We cut wood each week during the winter months, keeping just ahead of need. Limbs and branches enough for a year are gathered and stored upright under dense scrub oaks just at the edge of the woods. We keep the pile high and loose so that it is not too tempting to the woodland creatures.
Though we have enough cut wood on the porch to burn for a few days, we go out to choose some especially interesting branches to burn for the holiday. Fruit tree prunings can be very beautiful. I especially love cherry with its dark glossy bark and striated markings, and apple with its lichen blotches of green and orange.
We do the cutting right on the porch. It's pretty light work—which is easy for me to say since Michael does all the working! He doesn't use an axe or maul as we have elsewhere because we don't split the small pieces of wood; he just uses a light garden saw to crosscut them.
We position a branch twig-end outward on the porch so that it extends beyond the edge. I stand on the thick end to keep it steady while Michael stands down on the ground and saws off length after length, each one less than a foot long so we have enough room in the firebox for the trivet and kettle. I enjoy watching him work—and soon at least one of us is warm.
We go inside to lay the fire. Michael makes different kinds of arrangements depending on the cold, the length of the burning day, and the holiday or mood. Today he lays a fire of apple tree branches with the twiggy spray of an oak tree atop, acorns still attached. He calls me in from the kitchen to watch it take flame. Whatever I'm doing, I like to watch the first few minutes of a new fire.
In the kitchen I'm cutting up vegetables and greens for our Thanksgiving meal. There are onions and carrots and tomatoes, brussel sprouts and broccoli, eggplant, cauliflower and kale. I wash and cut each into size according to toughness, but everything will have plenty of time to cook. I don't cut anything too fine because we prefer the ingredients to maintain some of their separate character.
Before I put anything into the pot I rub a little olive oil over the inside. We use so little that instead of buying jars of oil I use the oil from a small jar of sun dried tomatoes. After I have everything in I add a little water and some wild rice on top. And today I add half a jar of marinara sauce. Olives are the only other food I buy in a jar. These all say refrigerate after opening. The whole house is a refrigerator!
Our one pot is a French cast iron oven with black enamel baked on. Of all the pots I've ever used this is my favorite.
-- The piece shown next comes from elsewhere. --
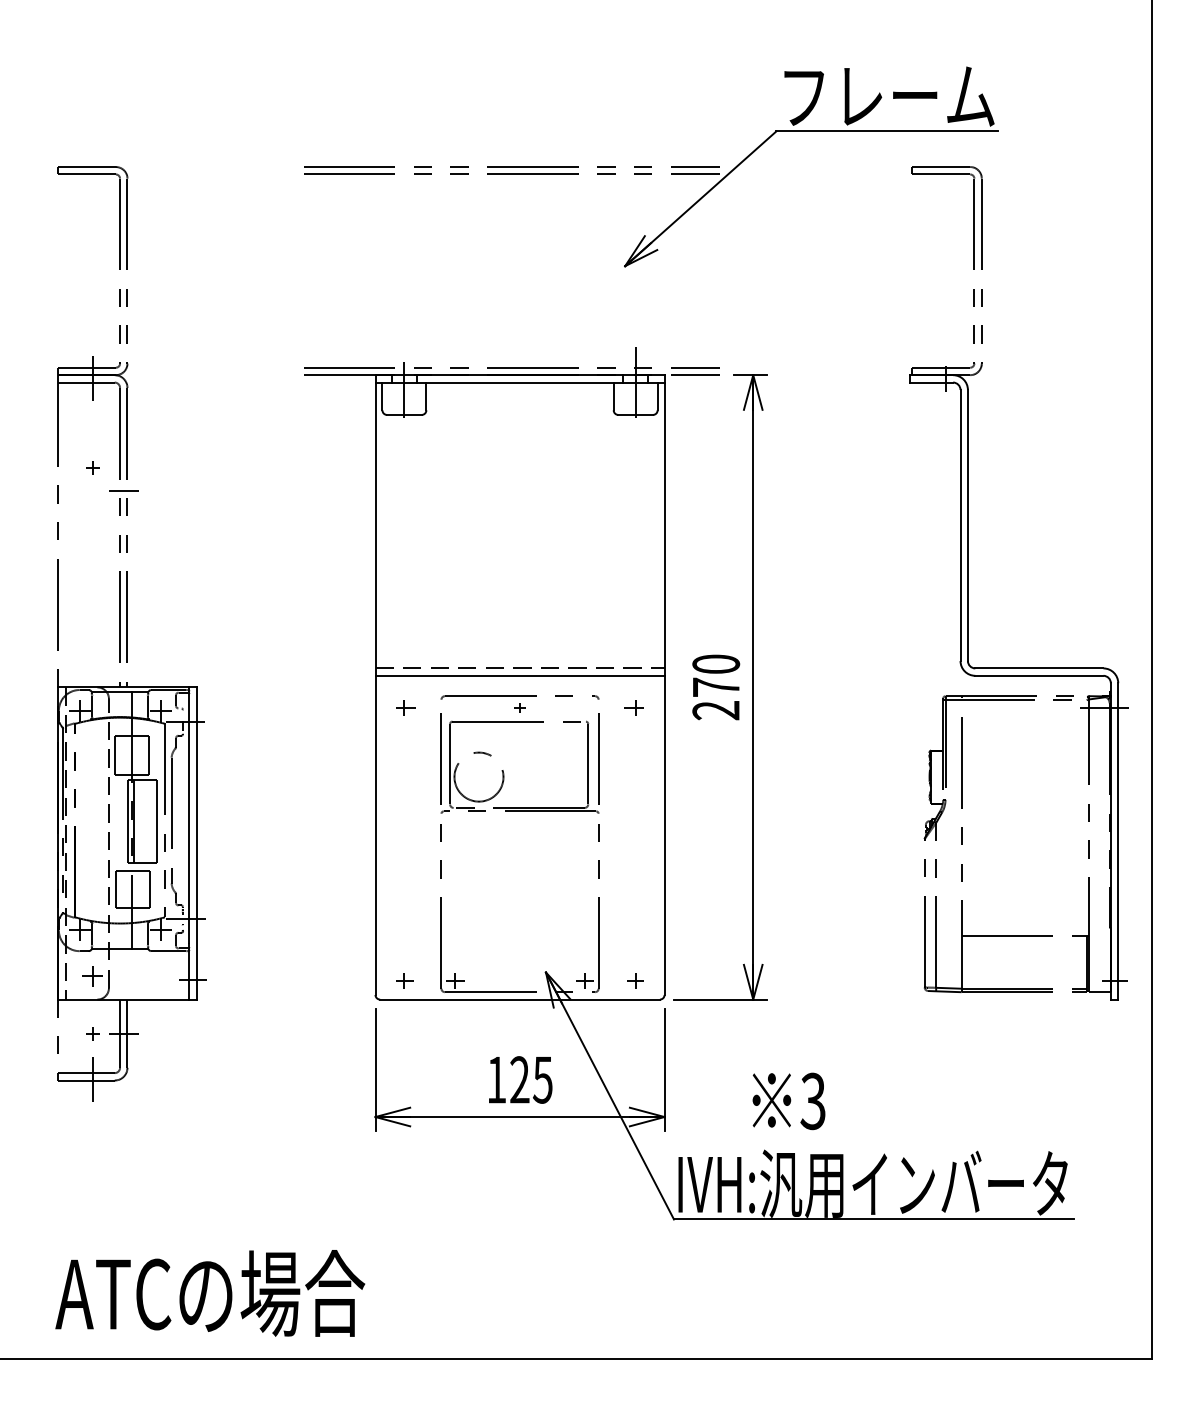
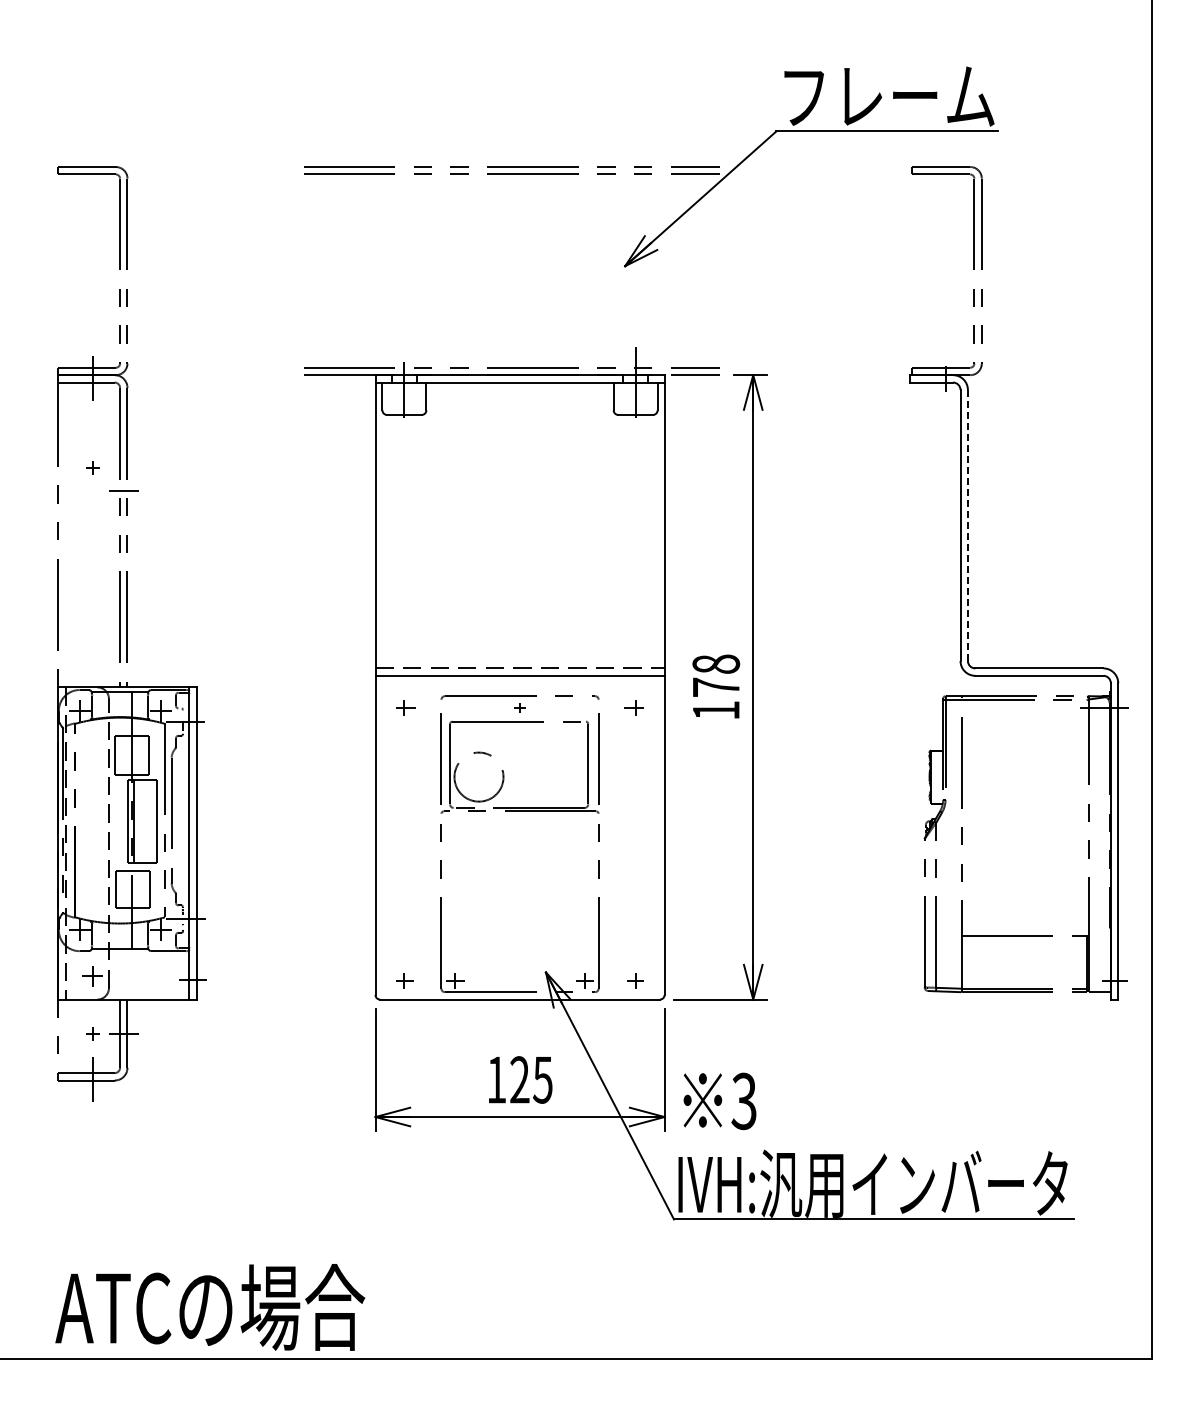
line at (967, 525): solid -> dashed
text at (715, 687): 270 -> 178
text at (788, 1101) position: (788, 1101) -> (719, 1101)
text at (210, 1293) position: (210, 1293) -> (210, 1307)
It is the perfect size for the two of us, but big enough for guests if we serve other foods with the meal.
It is almost unbelievably easy to care for—I just wipe it clean as soon as I've filled our eating bowls and the heat it retains will dry out all the moisture. It is a very Useful Pot.
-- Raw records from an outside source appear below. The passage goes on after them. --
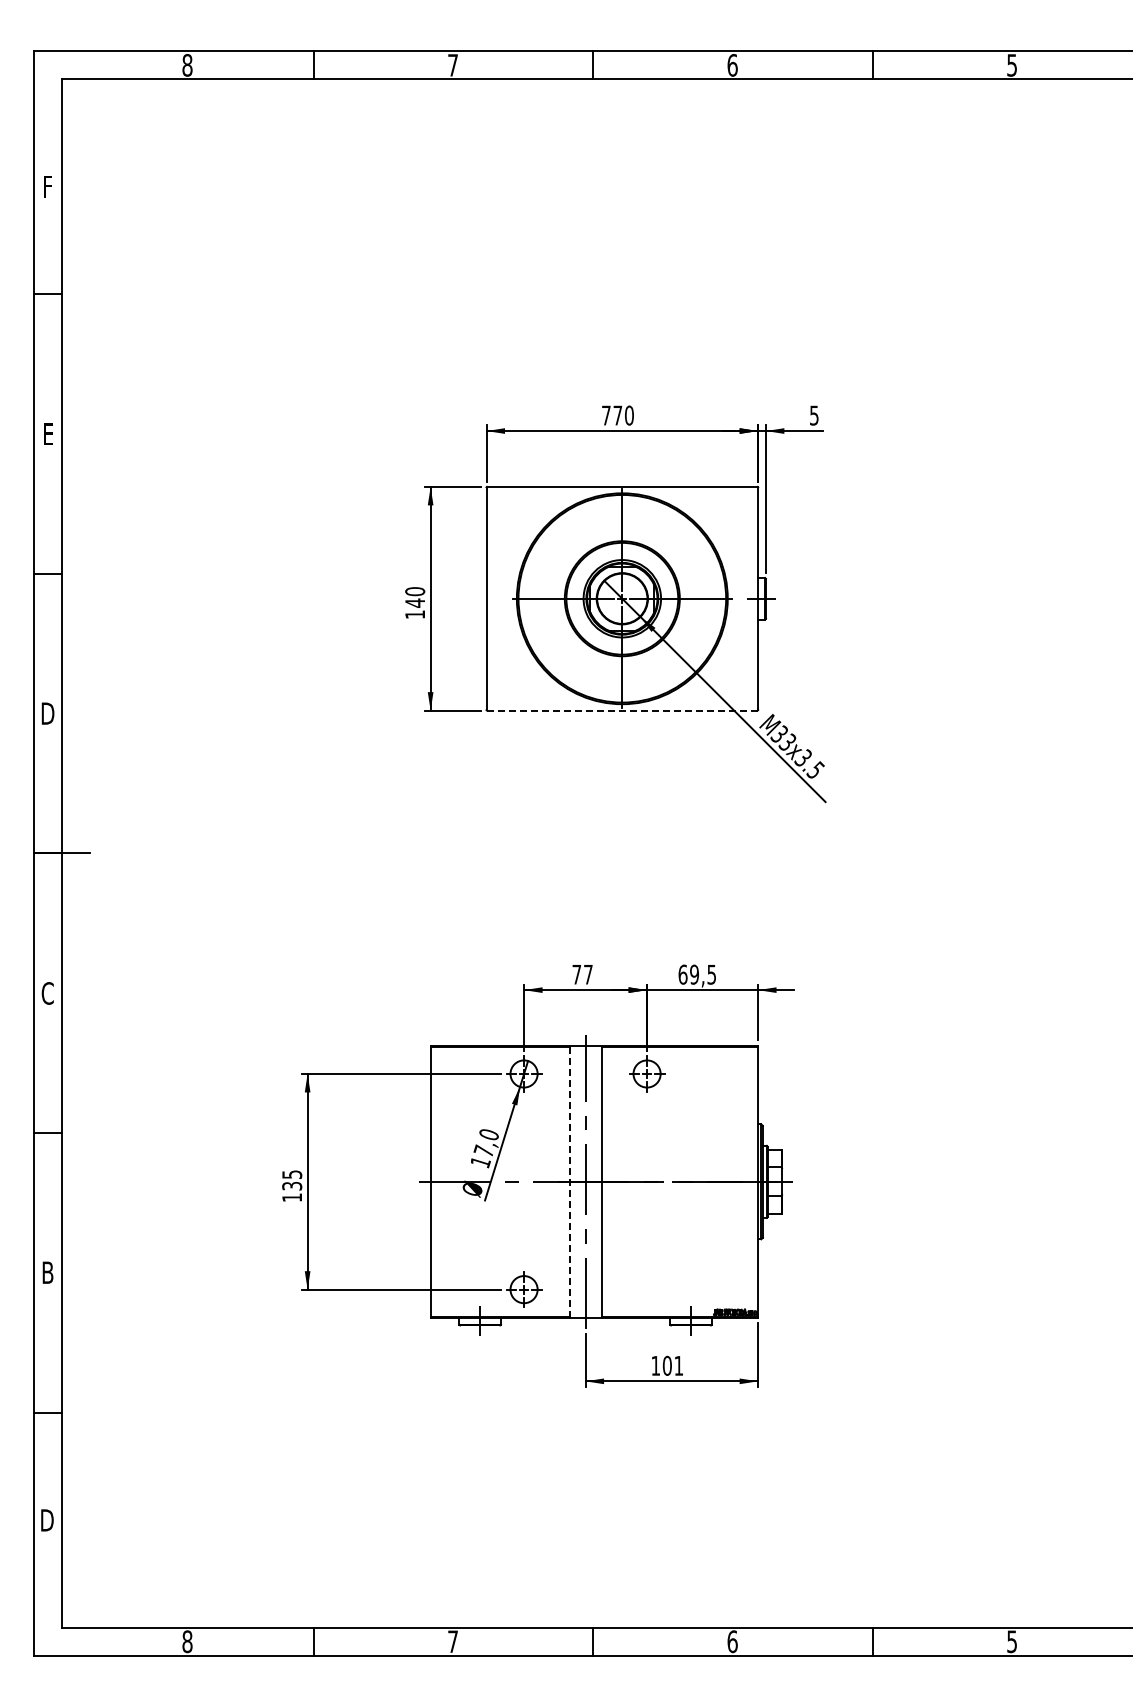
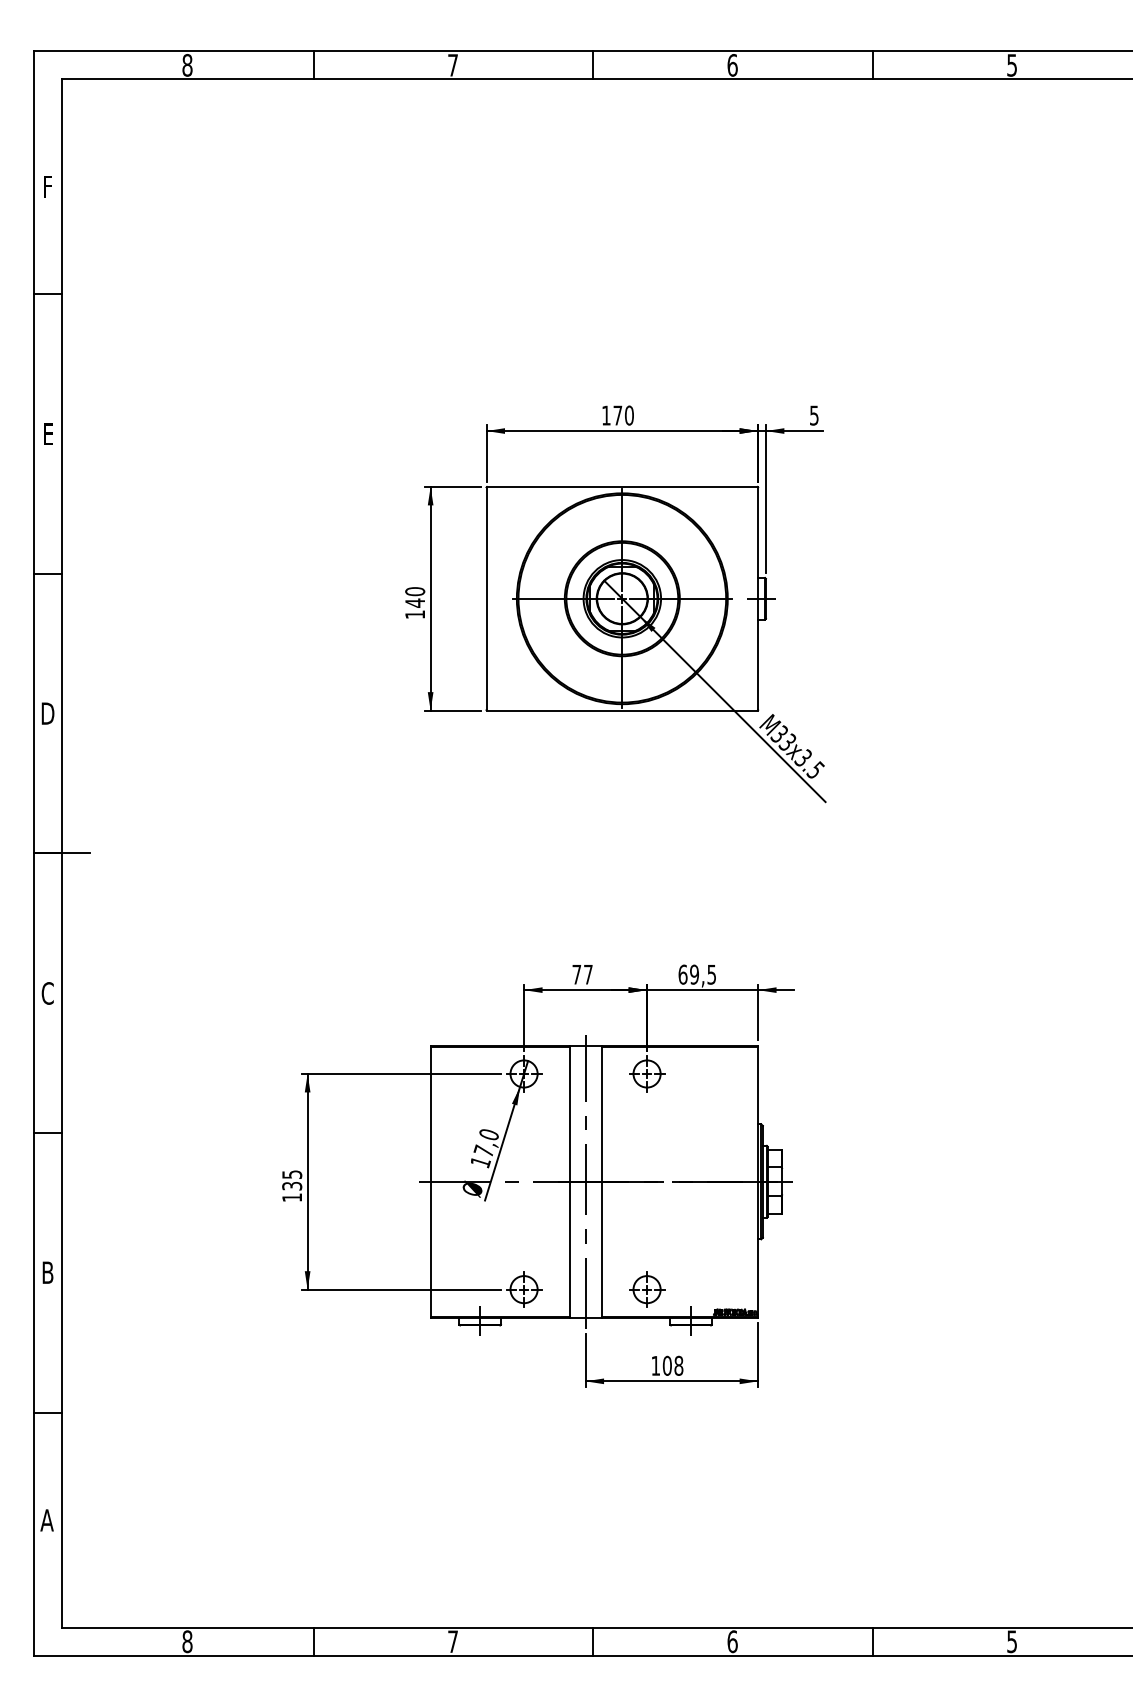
text at (606, 415): 770 -> 170
line at (621, 710): dashed -> solid
line at (569, 1182): dashed -> solid
part at (647, 1289): none -> present
text at (678, 1365): 101 -> 108
text at (46, 1520): D -> A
It takes about an hour before the fire begins to yield cooking embers. When it does we pick out the hottest ones from the heart of the fire and move them over to the trivet, where a hole is dug in the ash to contain them. Once the pot is on we continue to renew the embers for perhaps three hours while the stew cooks.
The food will be cooked enough to eat in two hours, but it tastes best after three. The feeling of sitting at arm's reach from the fire and the food for hours—well, that is difficult to explain. We and the food and fire are somehow one thing.
We sit there beside the sights and scents and sounds of the hearth and we speak of everything together—the season and the harvest, the shape of history and the harmonies of the world. We are grown together like the foods in the stew we await. I have so much to be thankful for.